In her new book Design for the New World: From Human Design to Planet Design, Professor Ida Engholm of the Royal Danish Academy describes how design can pave new paths to a sustainable world.  

Over the recent centuries, design has been like a huge engine, generating a constant spiral of new needs. This design engine is driven by our human capacity for imagination, which keeps producing new ideas while also resulting in the consumption of vast amounts of scarce resources.

In Design for the New World: From Human Design to Planet Design, Professor Ida Engholm argues that instead of focusing on how design can serve humanity, we should critically question what fundamental values and world views our design is based on.

So far, our design has been centred on human users and our needs, but today, the scale of the environmental crisis compels us to put the planet first. We need to go from human-centred to planet-centred design.

 

Just as design has been part of the problem, it can now become part of the solution, provided we chance our focus. According to Engholm, design has the fundamental capacity to change situations and create ‘preferred’ solutions or states. Thus, the role of design may be more crucial than ever before in human history. 

A new design method

Engholm bases her analysis on the broad concept of design that includes professional practices, such as graphic or product design, as well as our general practice of imagining or planning something in order to improve a state or a system. Under this broad concept of design, we are all designers.

The fundamental idea is that the prototyping and propositional approach to tasks or challenges that characterizes classic design methods can also be applied to complex challenges at the level of organizations or society.

The prototyping approach makes it easier to stay with complexity while applying a visual and tactile ‘what if’ approach to create a road map for where we are going.

Based on this approach, Design for the New World presents specific conceptual tools and methods for working with design and, thus, with development in a broad sense.
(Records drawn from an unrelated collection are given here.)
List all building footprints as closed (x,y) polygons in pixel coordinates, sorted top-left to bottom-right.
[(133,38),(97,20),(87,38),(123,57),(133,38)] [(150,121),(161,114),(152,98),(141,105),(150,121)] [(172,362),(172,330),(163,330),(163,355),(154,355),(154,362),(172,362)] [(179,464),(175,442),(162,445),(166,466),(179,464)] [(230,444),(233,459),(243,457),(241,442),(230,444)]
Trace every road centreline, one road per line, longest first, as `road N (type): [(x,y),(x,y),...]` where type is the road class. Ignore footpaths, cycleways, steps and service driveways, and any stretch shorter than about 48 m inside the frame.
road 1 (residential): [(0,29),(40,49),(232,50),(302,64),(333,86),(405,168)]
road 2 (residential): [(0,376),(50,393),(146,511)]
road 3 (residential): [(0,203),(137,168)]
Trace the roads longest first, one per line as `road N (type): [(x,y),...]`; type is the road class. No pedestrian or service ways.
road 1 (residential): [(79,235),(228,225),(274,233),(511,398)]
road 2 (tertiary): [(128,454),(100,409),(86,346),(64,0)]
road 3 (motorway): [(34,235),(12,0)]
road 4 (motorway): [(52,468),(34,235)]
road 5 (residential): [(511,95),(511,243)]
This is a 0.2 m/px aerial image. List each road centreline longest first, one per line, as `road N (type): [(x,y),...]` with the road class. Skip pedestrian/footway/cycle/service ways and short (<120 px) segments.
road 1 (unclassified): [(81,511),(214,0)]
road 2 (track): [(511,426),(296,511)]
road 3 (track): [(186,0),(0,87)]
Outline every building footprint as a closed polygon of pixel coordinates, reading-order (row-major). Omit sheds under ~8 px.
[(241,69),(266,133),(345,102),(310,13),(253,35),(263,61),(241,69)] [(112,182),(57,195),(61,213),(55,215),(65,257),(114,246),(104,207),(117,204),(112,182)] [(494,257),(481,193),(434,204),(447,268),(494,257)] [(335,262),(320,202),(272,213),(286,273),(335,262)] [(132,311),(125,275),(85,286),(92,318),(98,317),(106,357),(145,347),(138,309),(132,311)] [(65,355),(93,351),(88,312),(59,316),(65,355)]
The aim is for humanity as a whole to learn to reconnect with the world we are a part of and to treat the planet as the condition of everything we make and do.

To address the huge global challenges we are facing, we need to move past simply  reproducing what we are currently doing. By delving into the unknown, we can generate those original thoughts and ideas that we need to undertake the transition. And, not least, the visions and dreams that become our goals and our guide on our way to a new world.

Ida Engholm

Ida Engholm has a master's degree in literature and art history from the University of Copenhagen and a Ph.D. in digital design from the IT University in Copenhagen. She is also a professor at the Institute of Visual Design and program manager of the Master in Design at the Royal Danish Academy.